The temperature dependence of the dimensional change rate ΔL(T)/L(30° C.) of the molded body of Example 3 is shown in FIG2 . The slope of the dimensional change rate corresponds to the thermal expansion coefficient.

The filler powder and the molded body of the embodiment can provide a solid composition with a low thermal expansion coefficient.

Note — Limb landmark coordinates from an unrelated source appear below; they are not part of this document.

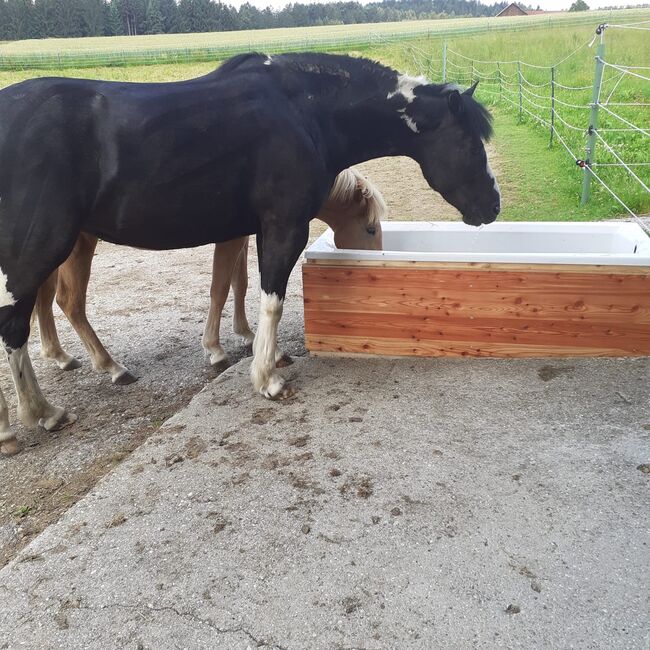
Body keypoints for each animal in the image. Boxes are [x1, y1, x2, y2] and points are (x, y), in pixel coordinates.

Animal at [33, 167, 382, 384]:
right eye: (370, 229)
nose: (375, 259)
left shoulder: (242, 236)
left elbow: (240, 284)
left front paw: (247, 334)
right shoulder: (230, 239)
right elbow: (221, 288)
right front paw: (216, 350)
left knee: (43, 299)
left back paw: (59, 356)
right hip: (76, 248)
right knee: (69, 302)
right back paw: (112, 368)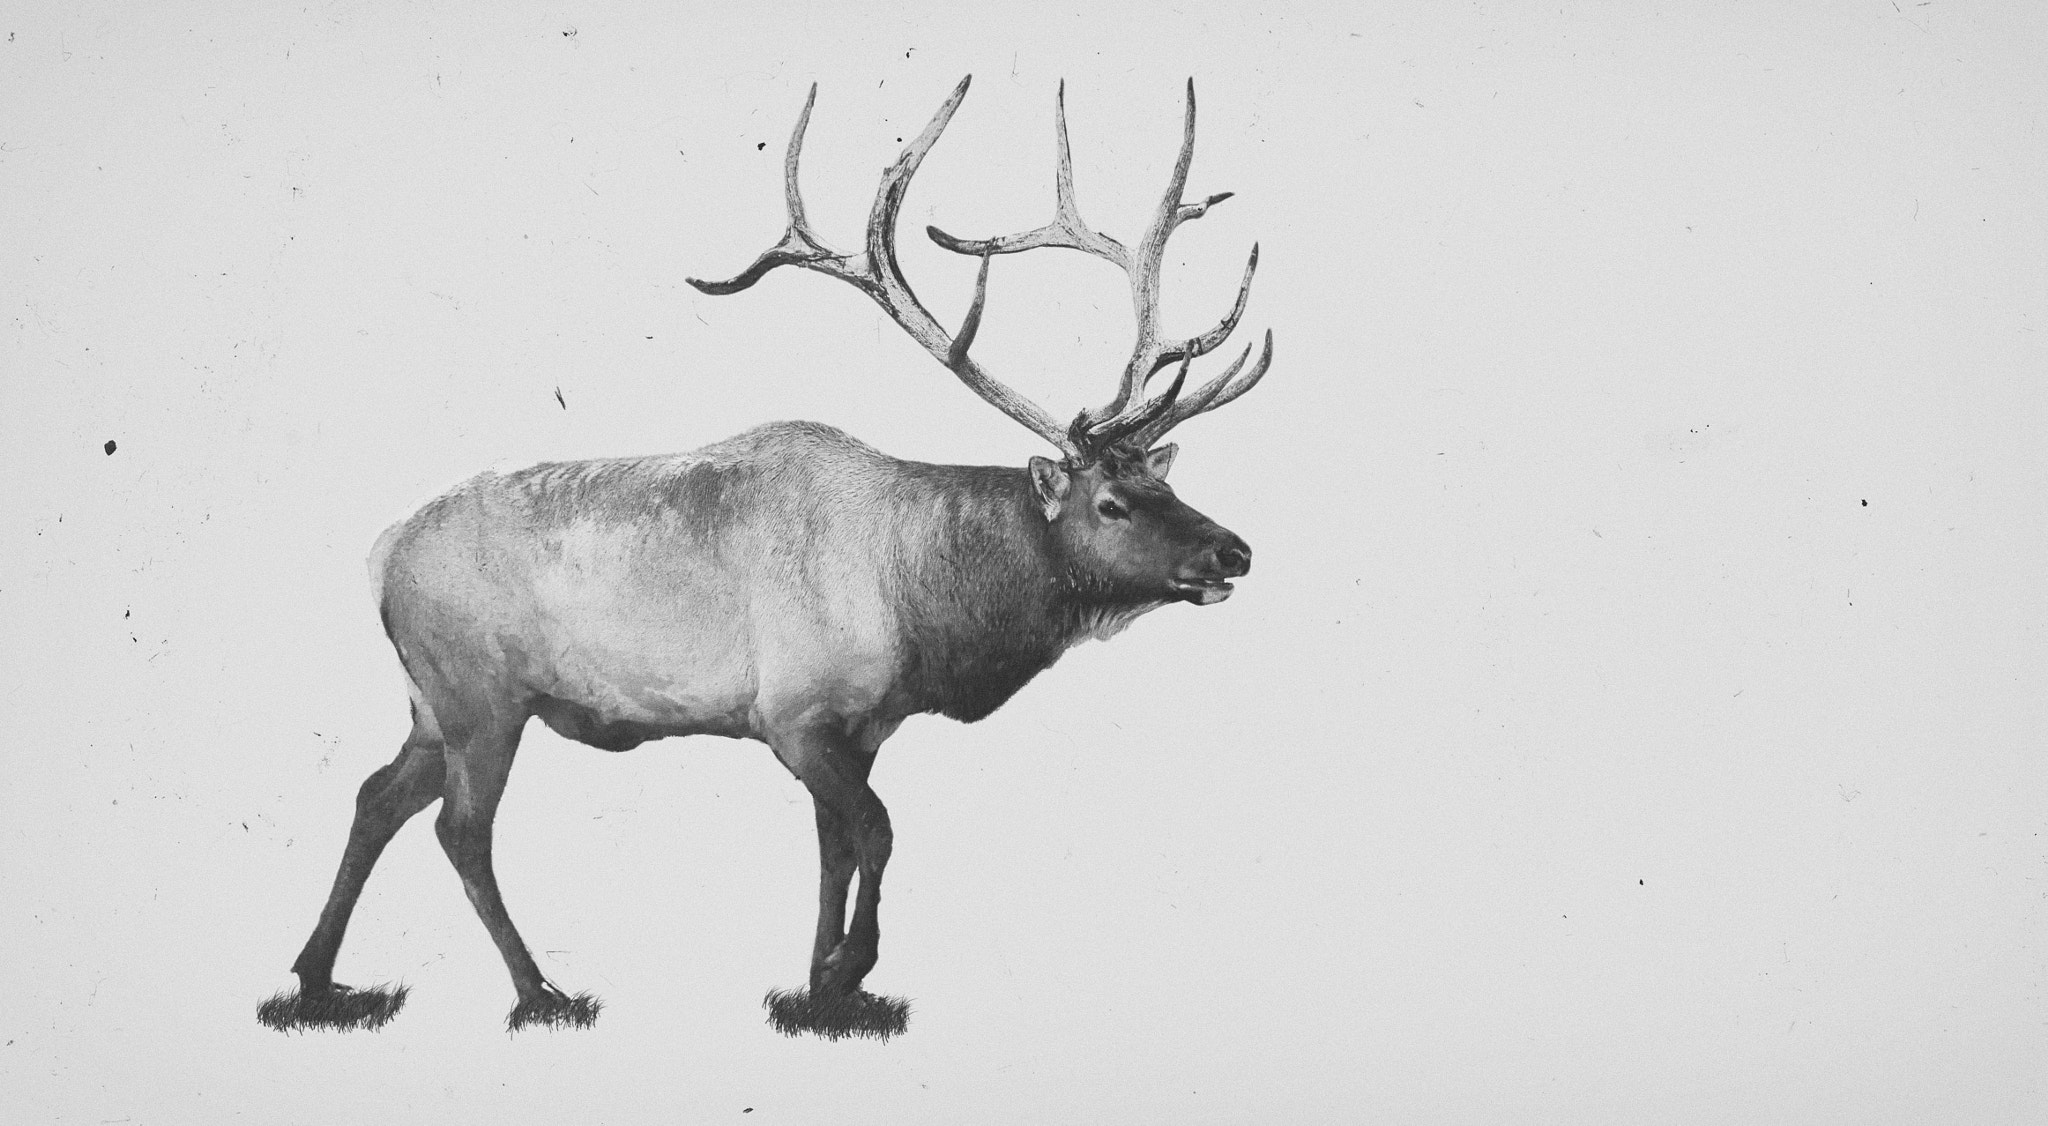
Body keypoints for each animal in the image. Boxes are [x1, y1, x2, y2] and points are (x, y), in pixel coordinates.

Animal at [260, 74, 1272, 1039]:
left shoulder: (862, 726)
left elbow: (836, 849)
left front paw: (819, 985)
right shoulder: (794, 713)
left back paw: (316, 975)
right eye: (1111, 502)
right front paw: (848, 968)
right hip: (481, 697)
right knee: (460, 829)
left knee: (375, 797)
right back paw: (538, 989)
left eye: (1164, 485)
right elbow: (878, 833)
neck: (926, 608)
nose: (1235, 551)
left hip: (431, 704)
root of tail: (381, 551)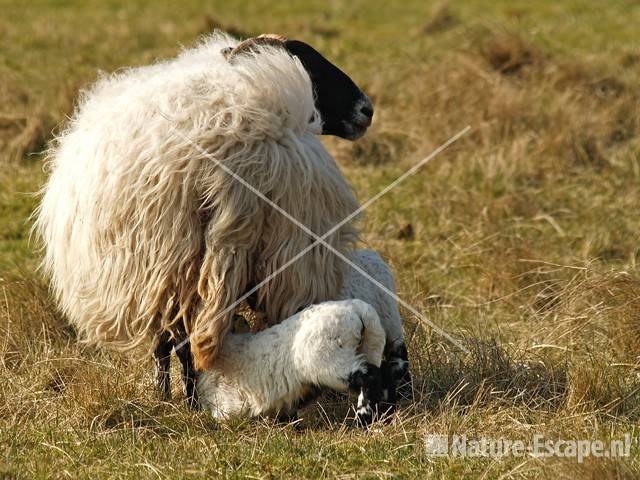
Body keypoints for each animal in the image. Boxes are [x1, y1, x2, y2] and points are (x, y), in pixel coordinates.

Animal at [33, 31, 376, 402]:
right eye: (308, 66)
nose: (367, 110)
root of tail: (241, 168)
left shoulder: (157, 276)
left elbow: (163, 343)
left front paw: (166, 394)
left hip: (181, 265)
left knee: (182, 341)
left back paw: (191, 399)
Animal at [198, 249, 412, 422]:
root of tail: (359, 310)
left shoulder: (229, 404)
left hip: (333, 362)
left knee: (370, 375)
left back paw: (363, 418)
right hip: (375, 339)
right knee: (389, 370)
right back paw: (386, 413)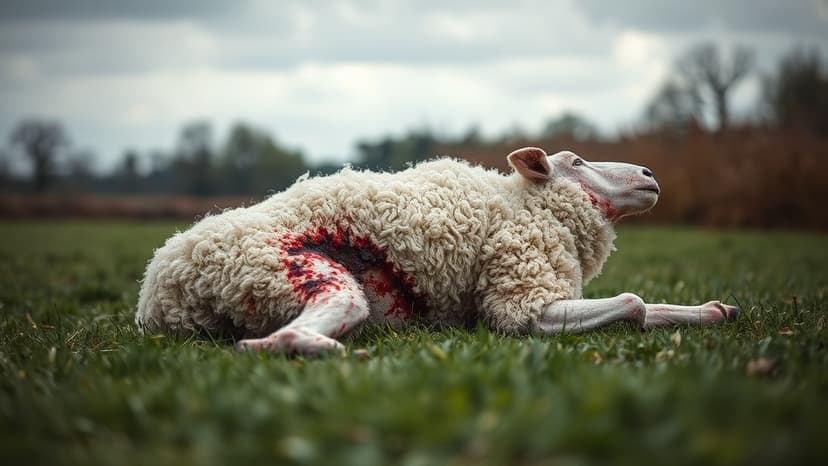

FIG1 is a graph showing the temperature change of the a-axis length/c-axis length of the filler powder of Example 1, i.e., A(T). FIG2 is a graph showing the temperature dependence of the dimensional change rate ΔL(T)/L(30°C) of Example 3.

Claims (3)

A powder formed body, which satisfies the following necessary conditions 1 to 3: Necessary condition 1: At at least one temperature T1 between -200°C and 1200°C, the |dA(T)/dT| of the powder satisfies 10 ppm/°C or more; A is (lattice constant of the a-axis (short axis) of the crystal in the powder)/(lattice constant of the c-axis (long axis) of the crystal in the powder), and each of the above lattice constants can be obtained by X-ray diffraction measurement of the powder; Necessary condition 2: The powder is a metal oxide powder containing titanium, and the metal oxide powder containing titanium is TiO _x (x=1.30~1.66) powder; Necessary condition 3: The thermal expansion coefficient of the above-mentioned molded body at -200℃~1200℃ is negative at at least one temperature. The molded body of claim 1 is a heat dissipation component, a mechanical component, a container, an optical component, a component for an electronic device, or an adhesive. A filler powder satisfies the following necessary conditions 1, 2, and 4: Necessary condition 1: At at least one temperature T1 between -200°C and 1200°C, |dA(T)/dT| of the filler powder satisfies 10 ppm/°C or more; A is (lattice constant of the a-axis (short axis) of the crystal in the powder)/(lattice constant of the c-axis (long axis) of the crystal in the powder), and each of the lattice constants can be obtained by X-ray diffraction measurement of the powder; Necessary condition 2: The filler powder is a metal oxide powder containing titanium, and the metal oxide powder containing titanium is TiO _x (x=1.30~1.66) powder; Necessary condition 4: The thermal expansion coefficient of the solid composition comprising 88 parts by weight of the above filler powder and 12 parts by weight of sodium silicate at 25~320°C is negative at at least one temperature.